Rating Rationale
November 25, 2021 | Mumbai
Balrampur Chini Mills Limited
Long-term rating upgraded to 'CRISIL AA+/Stable'; CP reaffirmed
 
Rating Action
Total Bank Loan Facilities RatedRs.2283.24 Crore
Long Term RatingCRISIL AA+/Stable (Upgraded from 'CRISIL AA/Positive')
 
Rs.900 Crore (Reduced from Rs.1200 Crore) Commercial PaperCRISIL A1+ (Reaffirmed)
1 crore = 10 million
Refer to Annexure for Details of Instruments & Bank Facilities

Detailed Rationale

CRISIL Ratings has upgraded its rating on the long-term bank facilities of Balrampur Chini Mills Ltd (BCML) to ‘CRISIL AA+/Stable from 'CRISIL AA/Positive’, The commercial paper has been reaffirmed at ‘CRISIL A1+’. Amount under the rated commercial paper has been reduced to Rs 900 crore from Rs 1,200 crore, following a request from the company, and in line with the policy of CRISIL Ratings on the same.

Data listing:
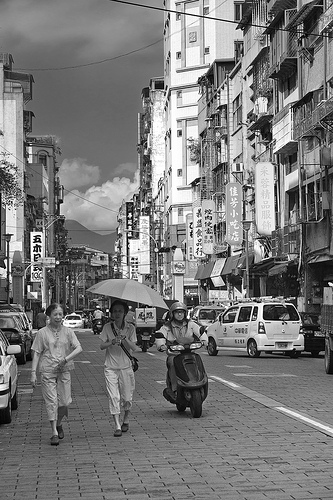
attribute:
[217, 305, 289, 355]
van — white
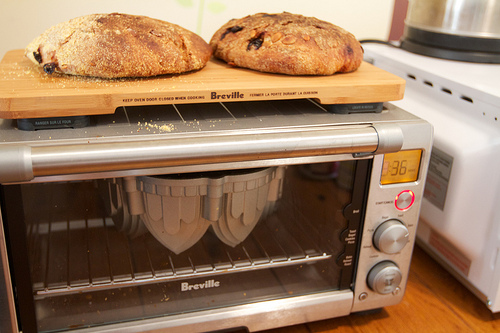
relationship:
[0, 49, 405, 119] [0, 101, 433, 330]
board on top of appliance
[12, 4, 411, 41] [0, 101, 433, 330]
wall behind appliance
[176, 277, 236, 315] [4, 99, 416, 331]
logo printed on appliance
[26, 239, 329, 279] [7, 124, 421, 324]
grill inside of appliance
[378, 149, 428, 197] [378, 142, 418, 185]
light inside of window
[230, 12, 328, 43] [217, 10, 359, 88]
raisins are on top of good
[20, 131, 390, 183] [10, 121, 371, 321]
handle attached to door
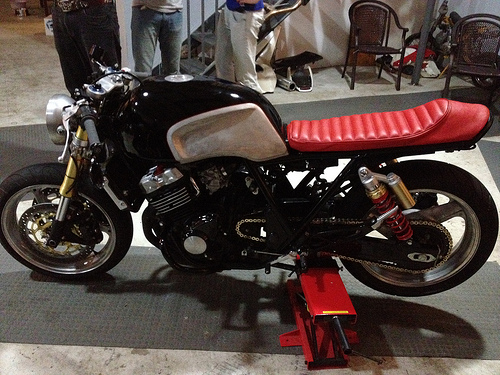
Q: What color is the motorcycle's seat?
A: Red.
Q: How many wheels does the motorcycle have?
A: Two.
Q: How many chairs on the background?
A: Two.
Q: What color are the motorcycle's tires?
A: Black.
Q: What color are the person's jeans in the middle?
A: Blue.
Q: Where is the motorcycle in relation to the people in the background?
A: In front of them.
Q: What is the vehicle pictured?
A: A motorcycle.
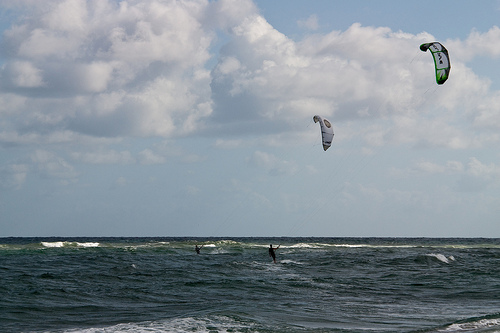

Tasks and exercises:
• a. Say whether each statement agrees with the rating rationale, answering yes or no and quoting the deciding words from it. (i) The commercial paper rating was downgraded. (ii) The amount under the rated commercial paper was reduced at the company's request. (iii) The rationale is dated November 25, 2021.
• b. Answer these questions from the rating rationale.
(i) In which city was the rationale issued?
(ii) How many million does one crore equal?
(iii) What abbreviation does the rationale use for Balrampur Chini Mills Ltd?

Results in order:
• a.
(i) No: "The commercial paper has been reaffirmed at ‘CRISIL A1+’."
(ii) Yes: "following a request from the company"
(iii) Yes: "November 25, 2021"

• b.
(i) Mumbai
(ii) 10 million
(iii) BCML